* **DIRECTIONS FOR THIS TASK**: All that is wanted is the exact text of the lines below from the one with "Liberation Sans, sans-serif" through the one with "align-items: flex-end ->", inclusive, minus any pictures.

* **DATA TO PROCESS**:
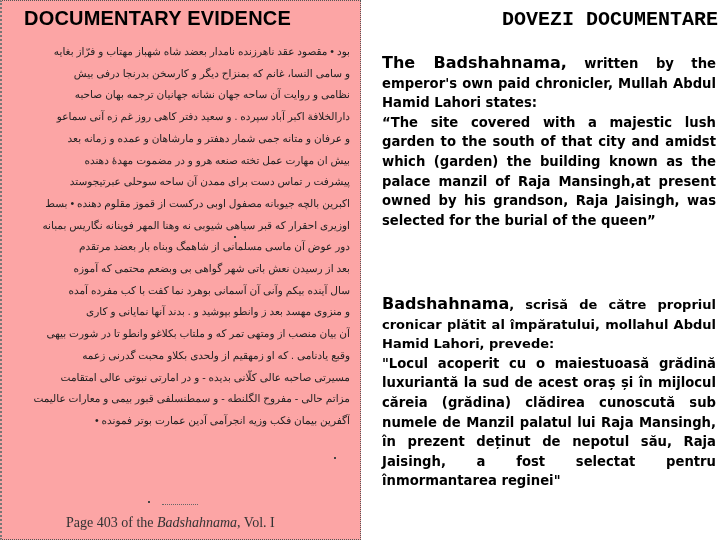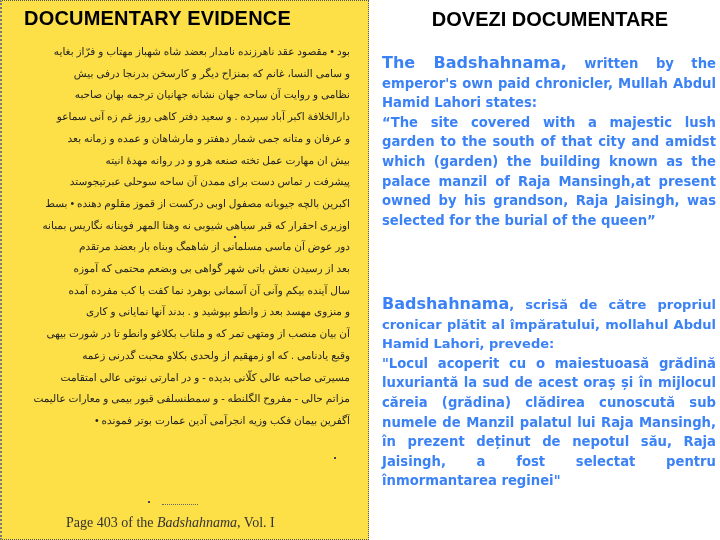"DOCUMENTARY EVIDENCE" .scan { background: #fde047 -> #fca5a5; padding-left: 8px -> none }
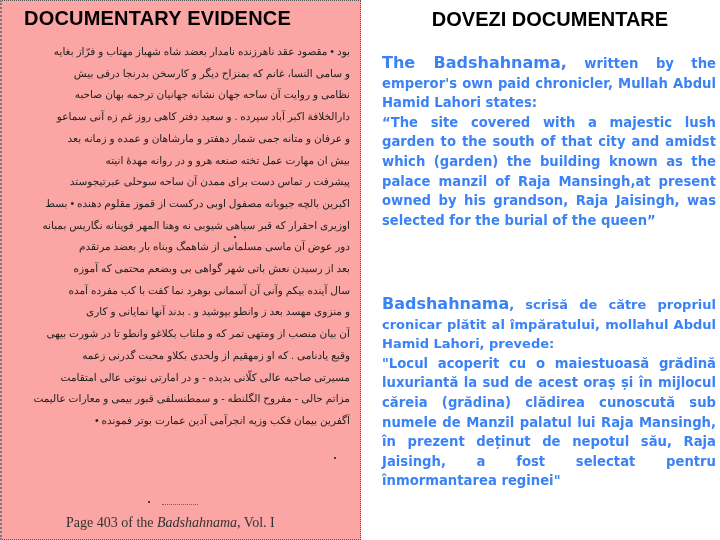"DOVEZI DOCUMENTARE" .r-title { font-family: Liberation Sans, sans-serif -> Liberation Mono, monospace; text-align: center -> right }
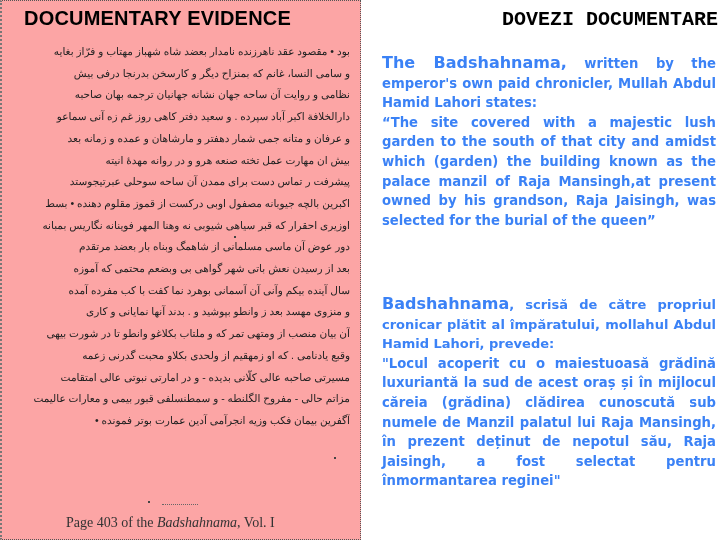"The Badshahnama, written by the" .para { color: #3b82f6 -> #000000 }
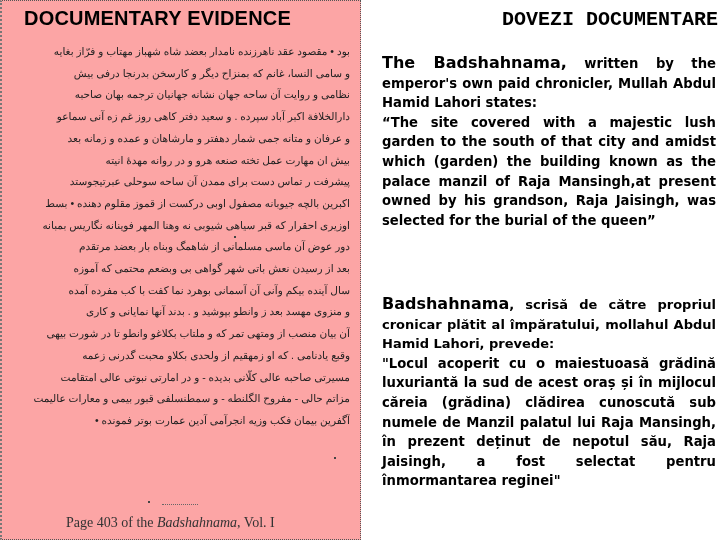"بیش ان مهارت عمل تخته" span.ln { text: روانه مهدهٔ انیته -> مضموت مهدهٔ دهنده }
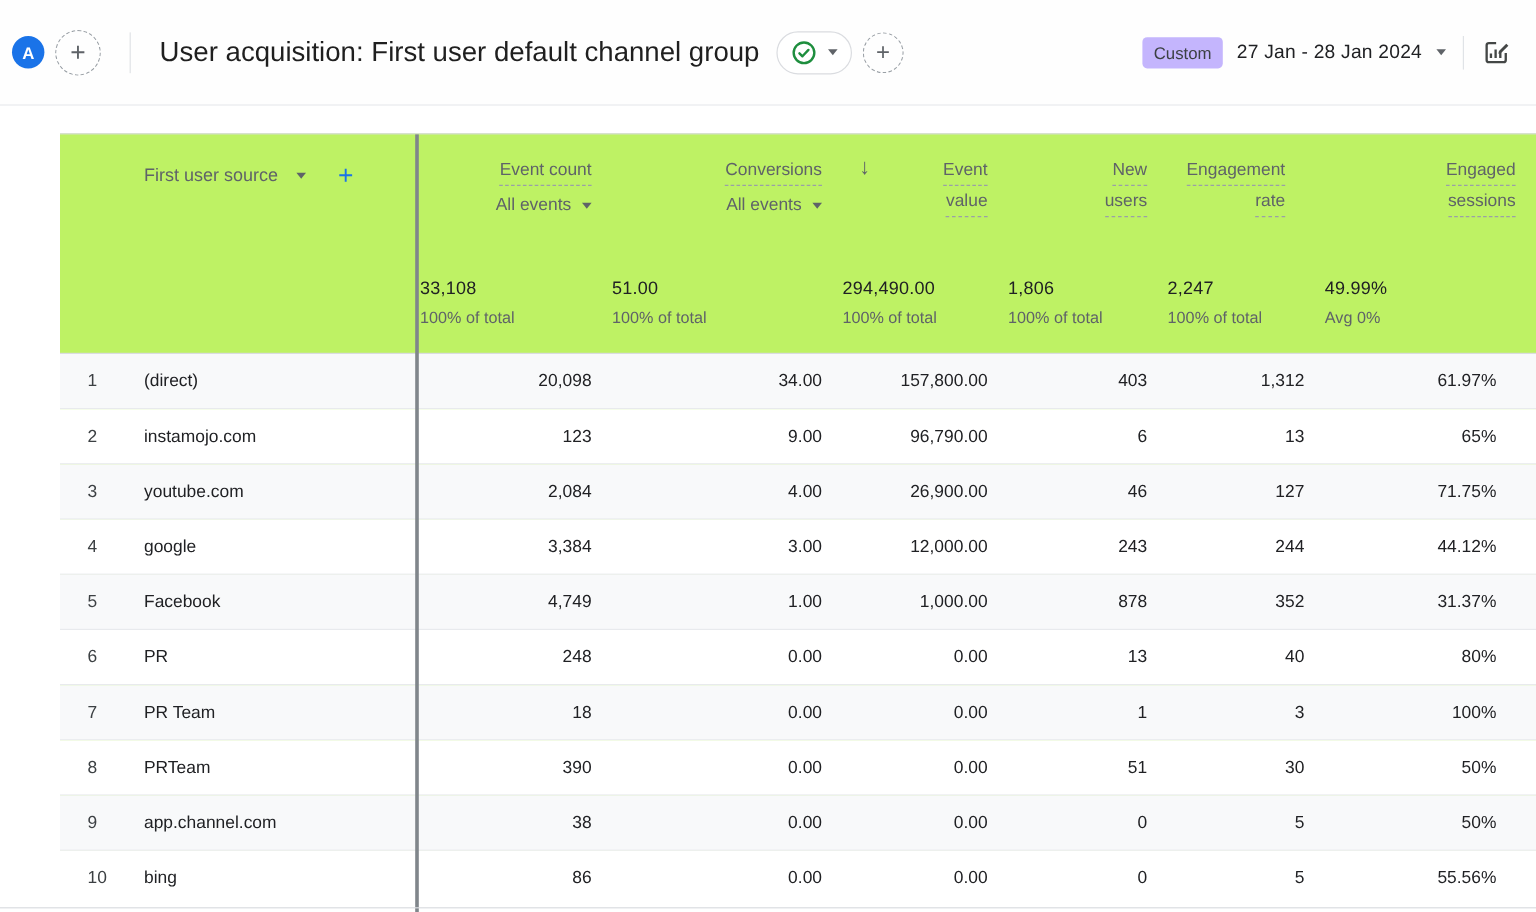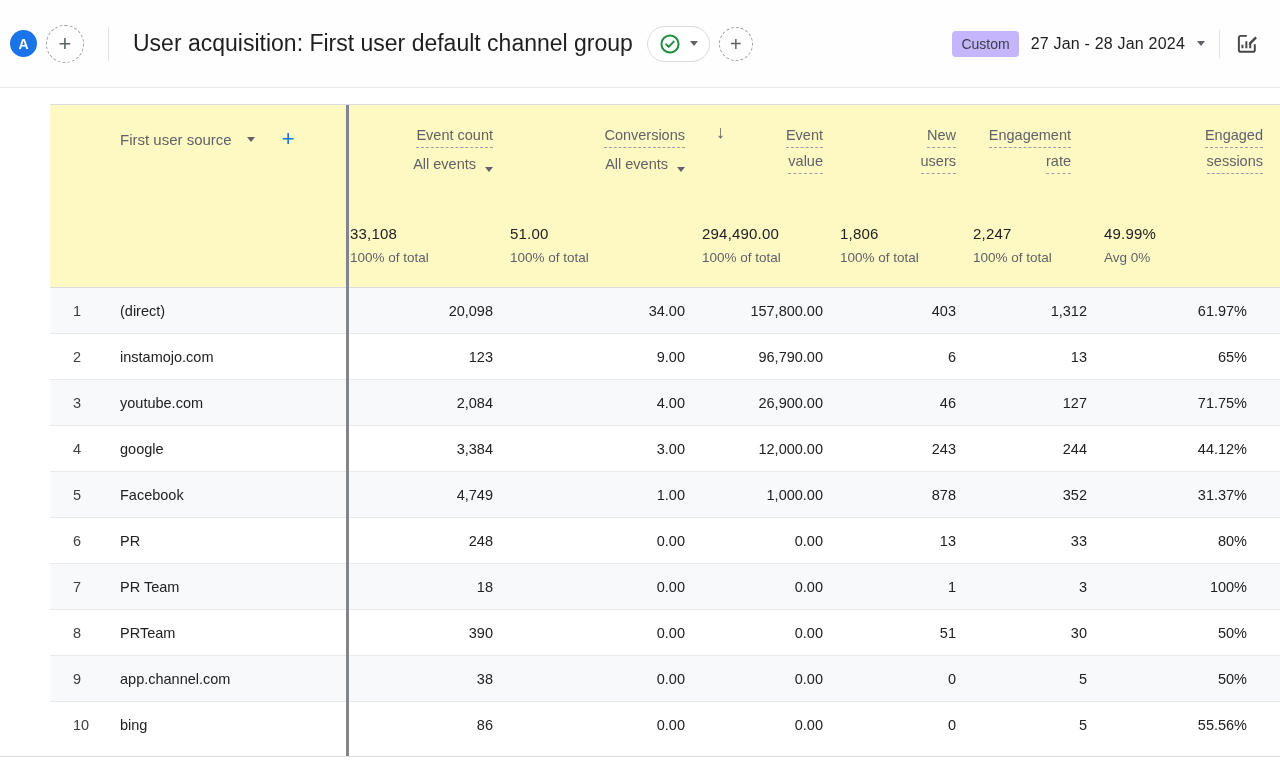"First user source" .table-wrap { background: #fef9c3 -> #bef264; top: 104px -> 111px }
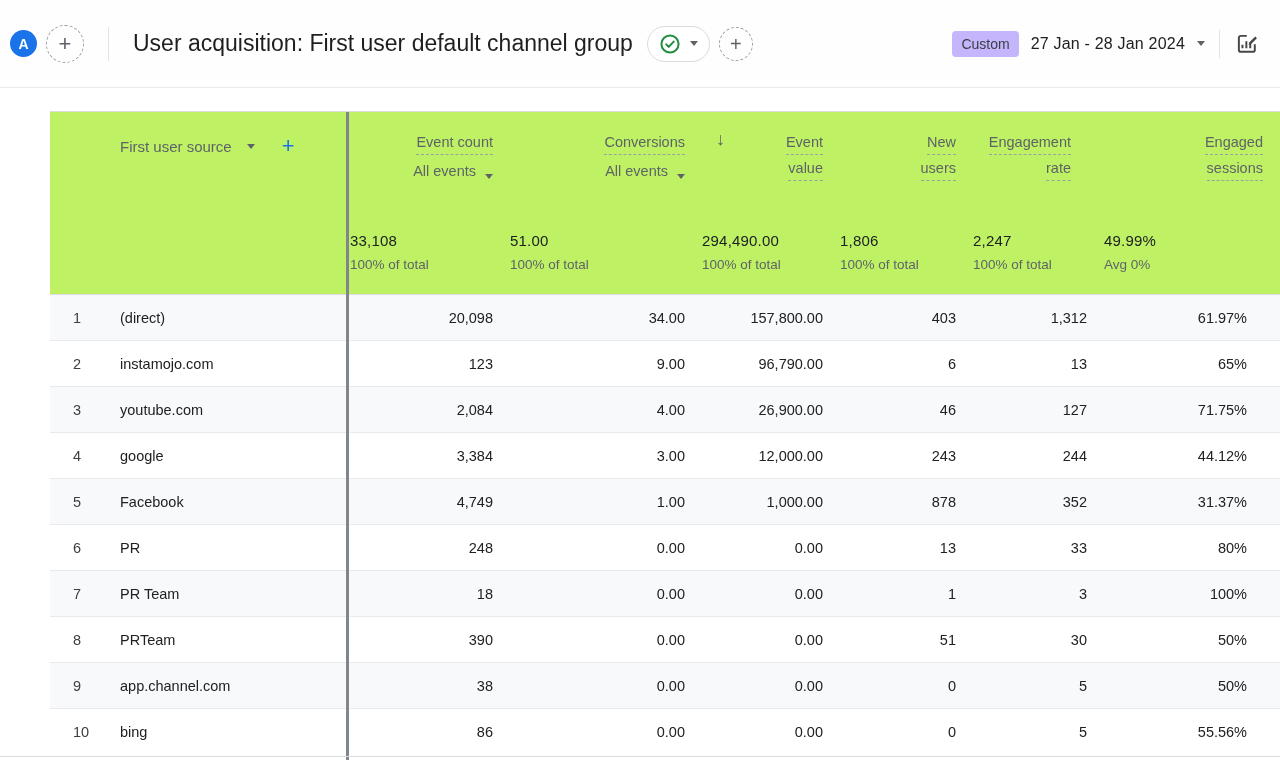"All events" .hsub { align-items: flex-end -> center }
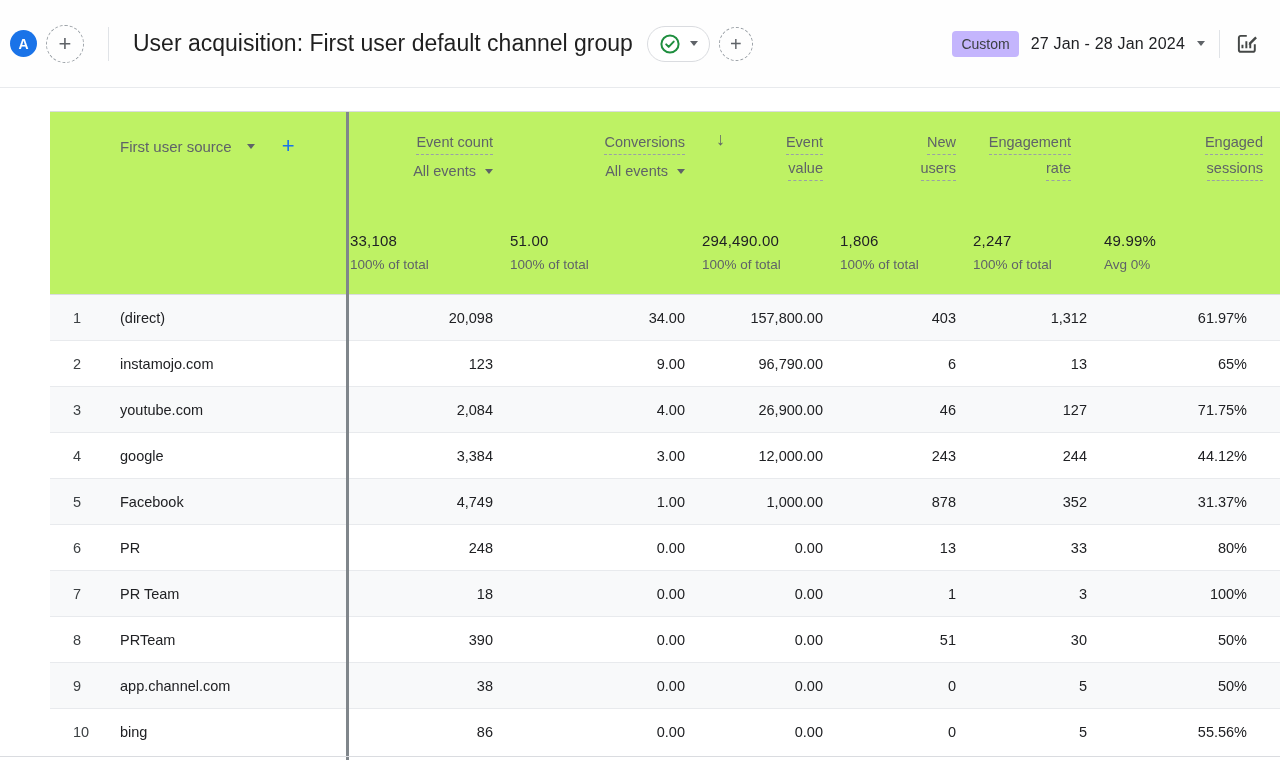"33" div.cell { text: 33 -> 40 }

* **EXERCISE OUTPUT**:
"DOVEZI DOCUMENTARE" .r-title { font-family: Liberation Sans, sans-serif -> Liberation Mono, monospace; text-align: center -> right }
"The Badshahnama, written by the" .para { color: #3b82f6 -> #000000 }
"بیش ان مهارت عمل تخته" span.ln { text: روانه مهدهٔ انیته -> مضموت مهدهٔ دهنده }
"First user source" .table-wrap { background: #fef9c3 -> #bef264; top: 104px -> 111px }
"All events" .hsub { align-items: flex-end -> center }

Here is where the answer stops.